Second, what's interesting is that in the open bidding, prices only rose about 6%. I think it shows that marketers are getting more experienced at the CCTV auction game and have a clearer understanding of the value of CCTV for their brands.
Third, domestic brands were far more active than the international brands. These brands have a laser-like focus on expanding distribution into the interior provinces, and CCTV provides a great value to them.
Joanne Law, OMD's deputy managing director, China
I am at the CCTV auction as I write this, and I can sense that sentiments on the whole are very positive. There aren't any "crazy bids" at the moment, as prices are (as of now) fairly reasonable. What stood out was a bid on CCTV's inside drama, which broke the record at over RMB 200 million versus the bid price of RMB 190 million last year (and previous years) for this segment program.
My guess is that the majority of the big spenders will be local brands. In terms of a revenue target, it could possibly be higher than last year. CCTV is estimated to get RMB 1.5 billion today for ad time during 2010 vs. last year's 0.92 billion, with the percentage increment mainly driven from 15% - 20% inflation.
Someone's just walked past and commented that advertisers this year seem more conscious about the bidding price, and most of them benchmark prices against last year as well.
In terms of the impact on provincial satellite TV (PSTV), provincial TV (PTV) and local TV stations, although the bid is relatively more vibrant vis-a-vis last year's, the pricing and the bid result is up to expectations and within a reasonable amount vs. 2009.
Therefore, the auction should not have much impact on the rate card policies of PSTV, PTV and local TV stations. In fact, the more critical factors affecting terrestrial TV rate card policies are the new advertising regulations, which restrict the number of advertising minutes in a break.
Bessie Lee, CEO China at WPP's Group M
I left the hotel earlier than usual to beat the traffic. I'm not taking any chances with President Obama still in town today, but I arrived earlier than expected.
Group M reserved three rooms for our clients and staff to work on the bidding. By 8 a.m., most of the clients who were planning to bid arrived. We went into the bidding room at 8:15 a.m., and the event started exactly at 8:18 a.m., a most auspicious time.
The atmosphere was the same as previous years, with everybody in keen anticipation for the auction to start. CCTV got everyone in the mood with their top TV hosts all out in full force on-stage to welcome everyone. GroupM has its own section for its clients and agencies to the front-right of the stage.
The overall bidding this morning was more aggressive than I have seen in previous years.

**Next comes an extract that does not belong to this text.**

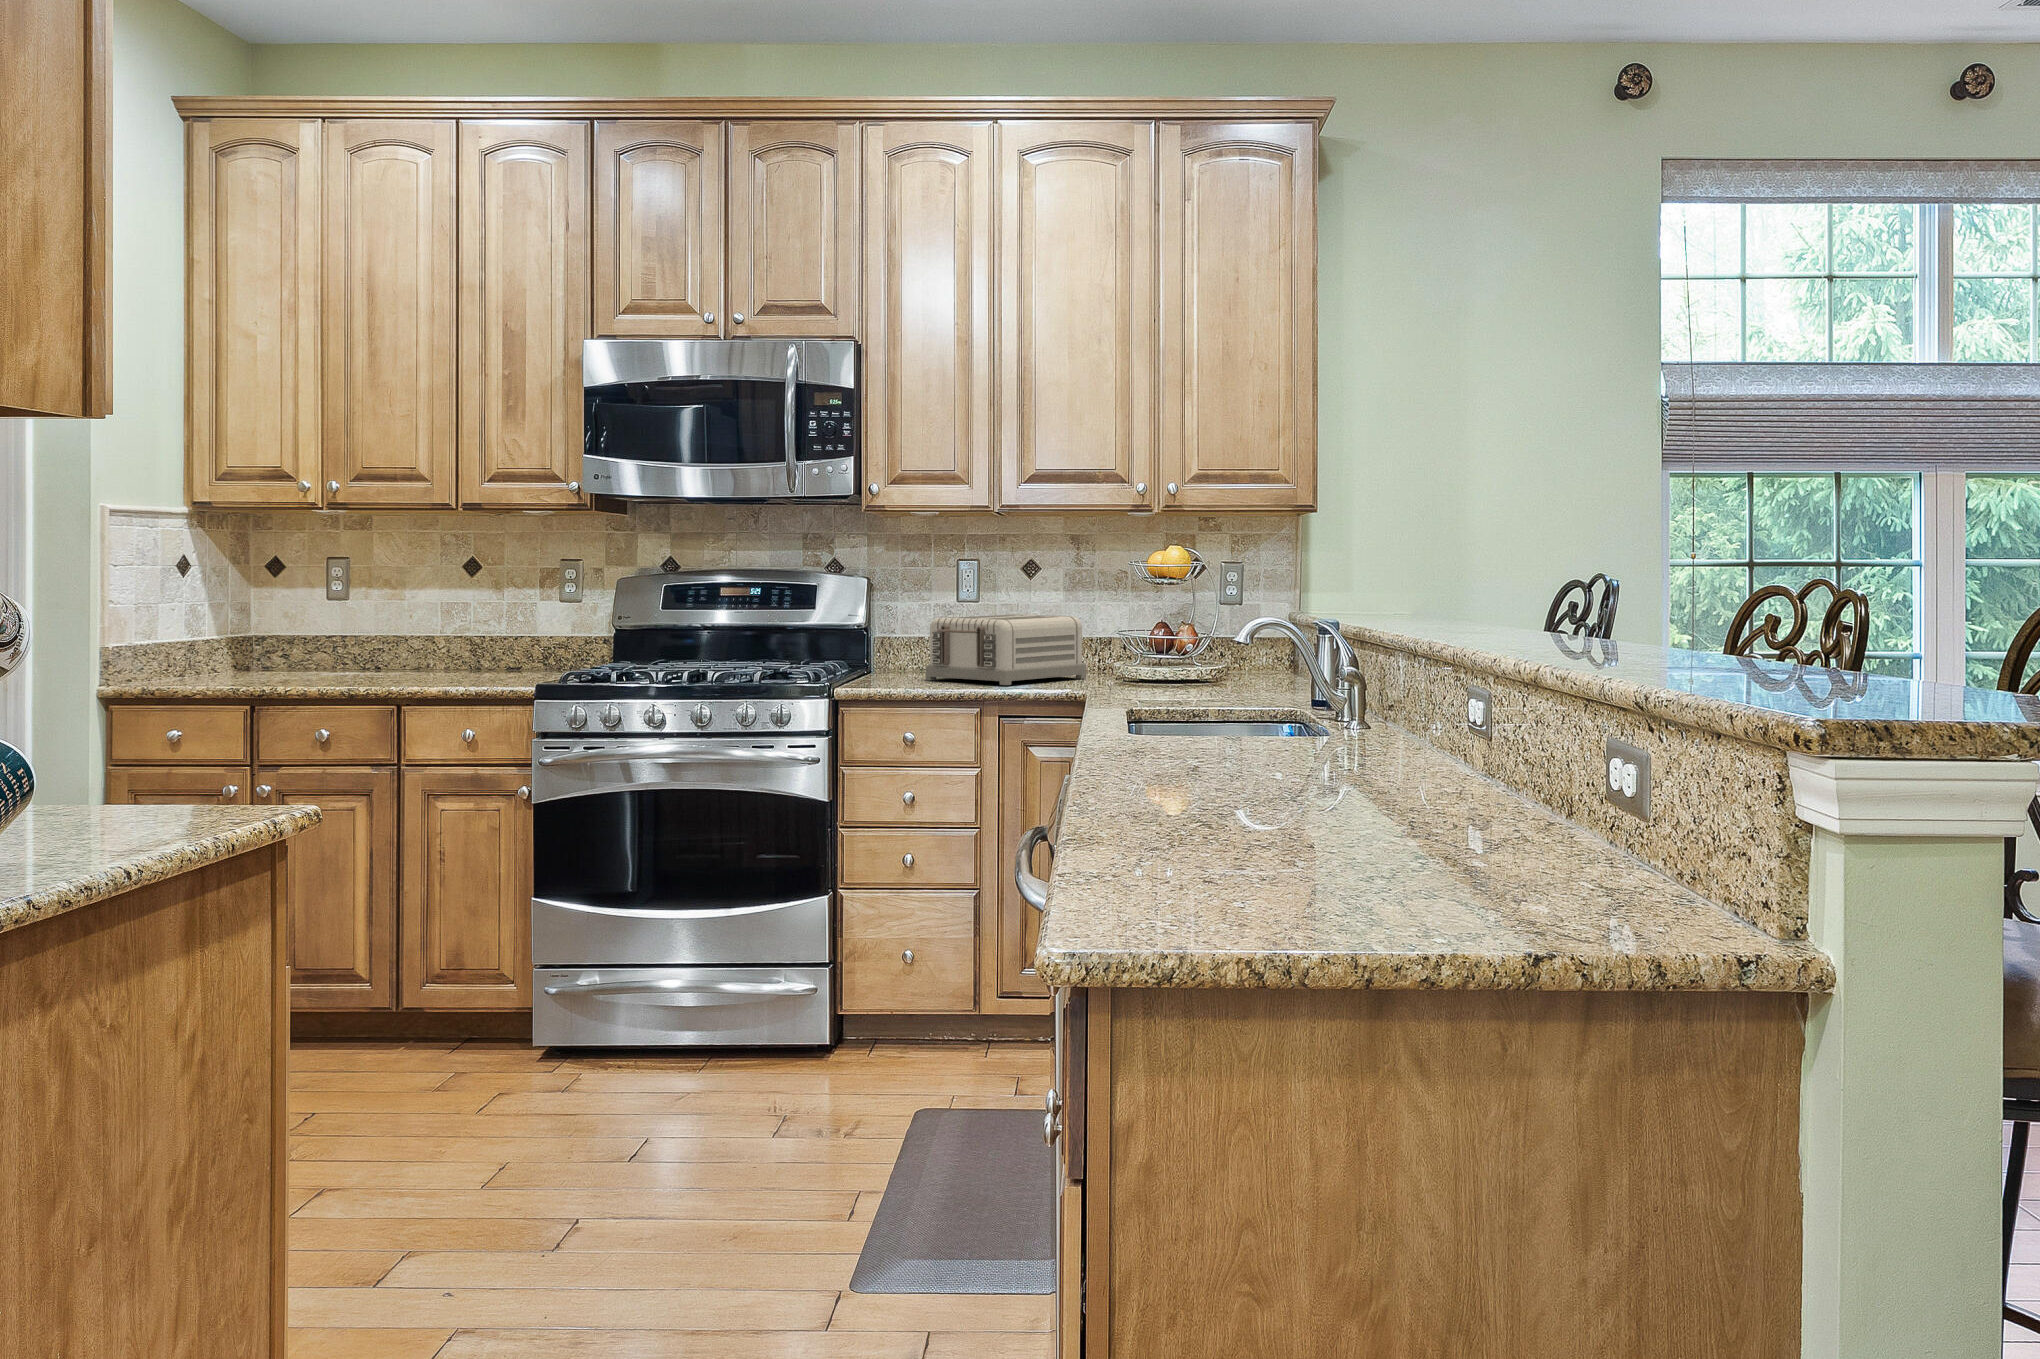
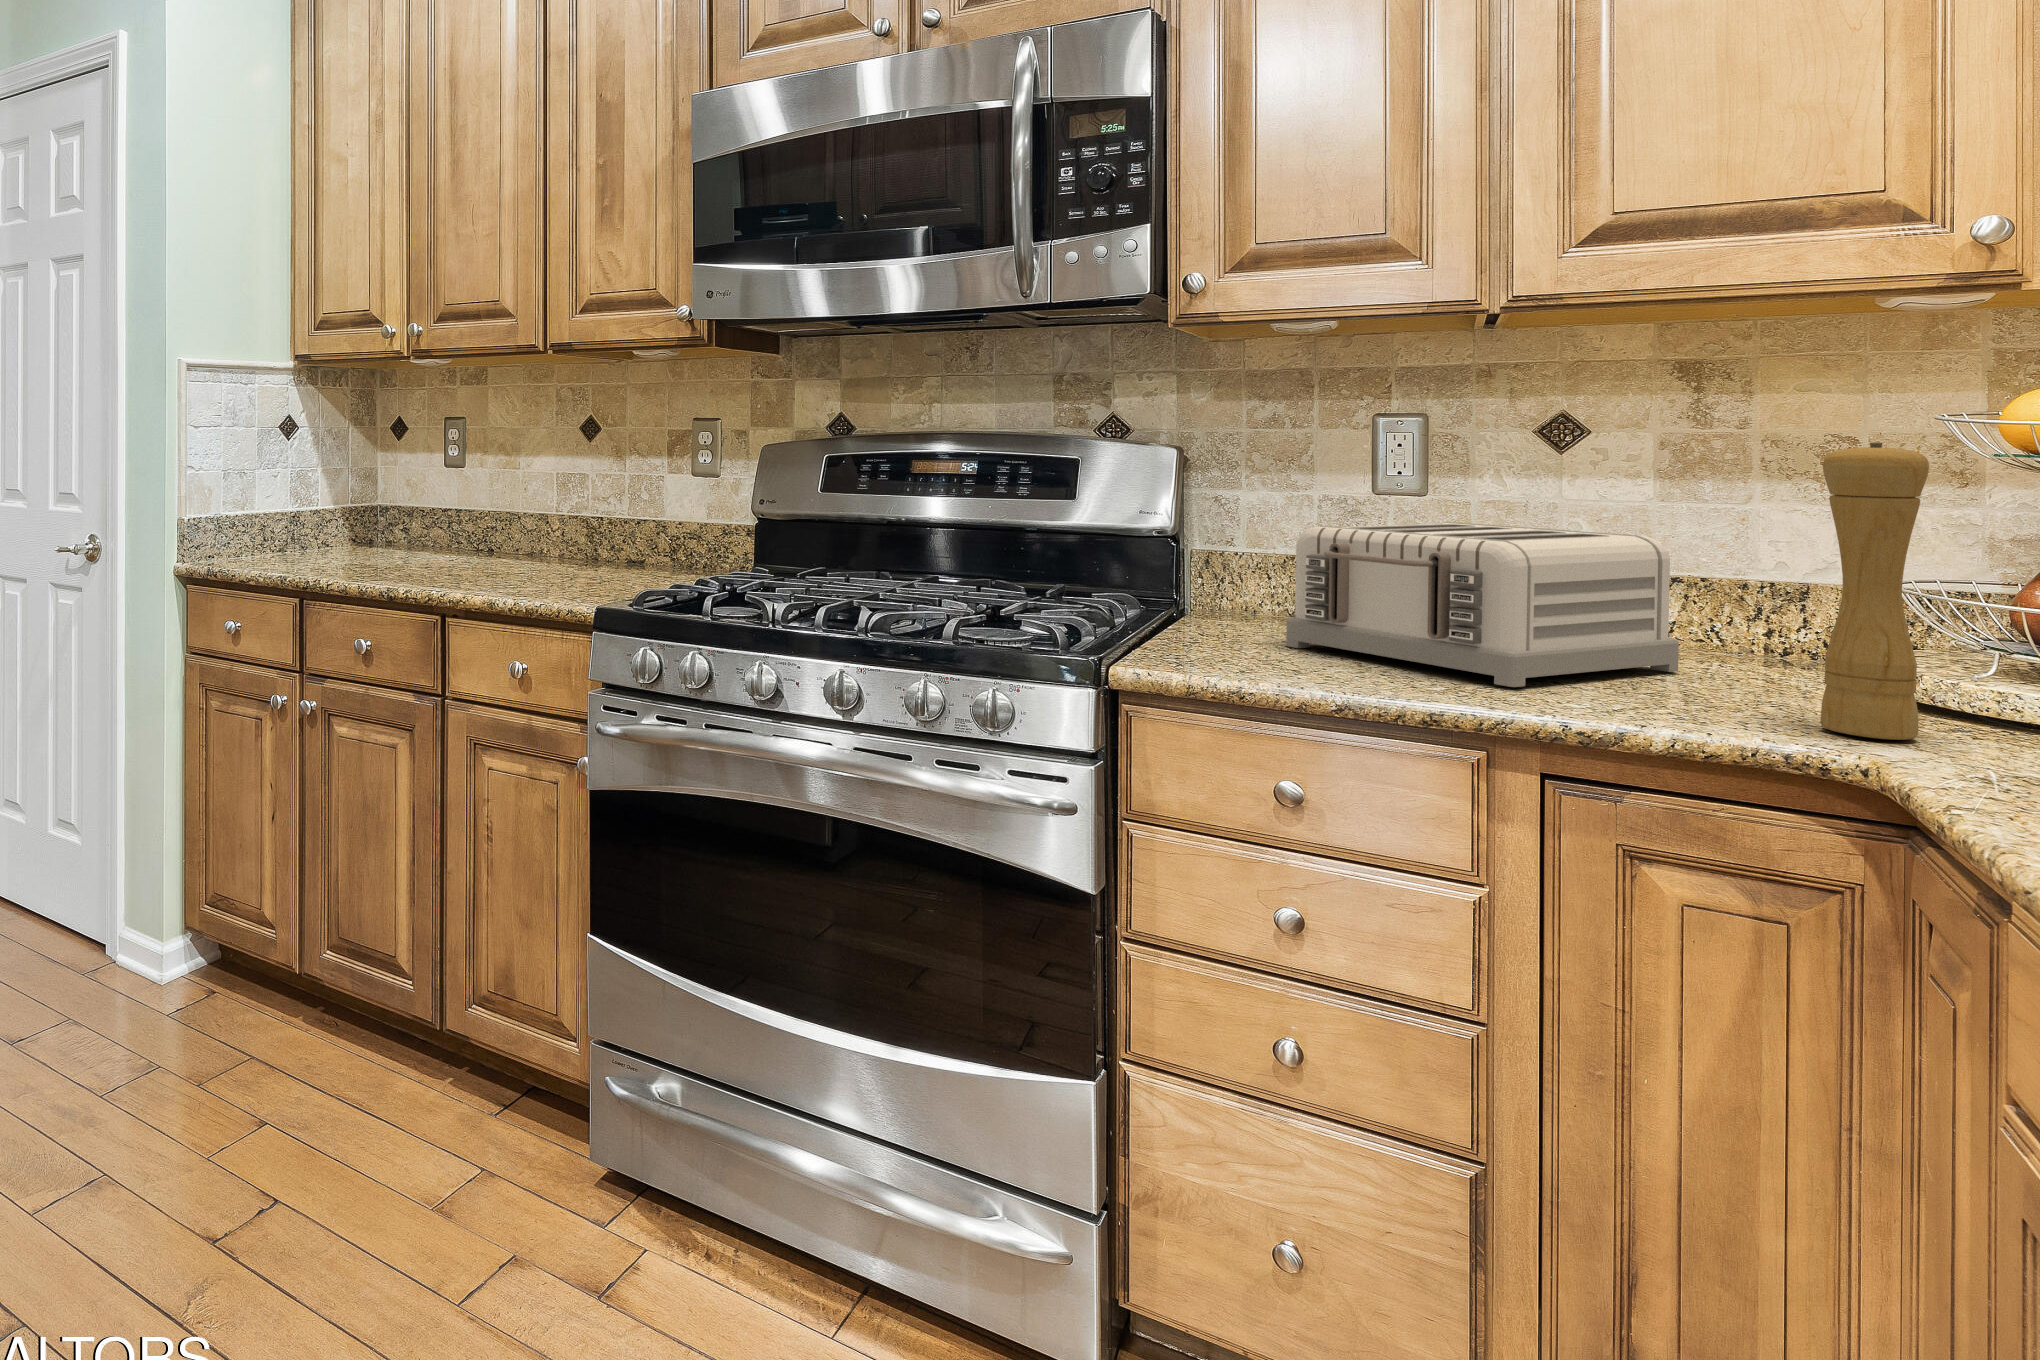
pepper mill: none [1098,574,1128,689] -> present [1821,443,1929,740]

Bids for the World Cup 2010 and the Chinese New Year gala shows and news program time slots were fiercely contested by local enterprises. There was one slot that had two Chinese electronic appliance giants, Midea and Gree, fighting to win.
There are a couple of reasons to explain the bidding frenzy this year: The first-tier provincial satellite TV rates have gone up in 2009, due to better programming and higher viewership. With the recent passage of SARFT Article 17 (which will result in less commercial TV airtime available in 2010), TV rates for these provincial satellite TV channels will be expected to inflate even higher next year, making CCTV rates and coverage look very competitive and cost-efficient, hence the much higher demand and limited supply at today's CCTV auction.
Even the pre-bidding negotiation with advertisers were more controlled and regulated than previous years as a result of the limited supply. Just looking at this morning, the auction was very much dominated by local enterprises like previous years, but we have more multinationals bidding this year for the reasons above.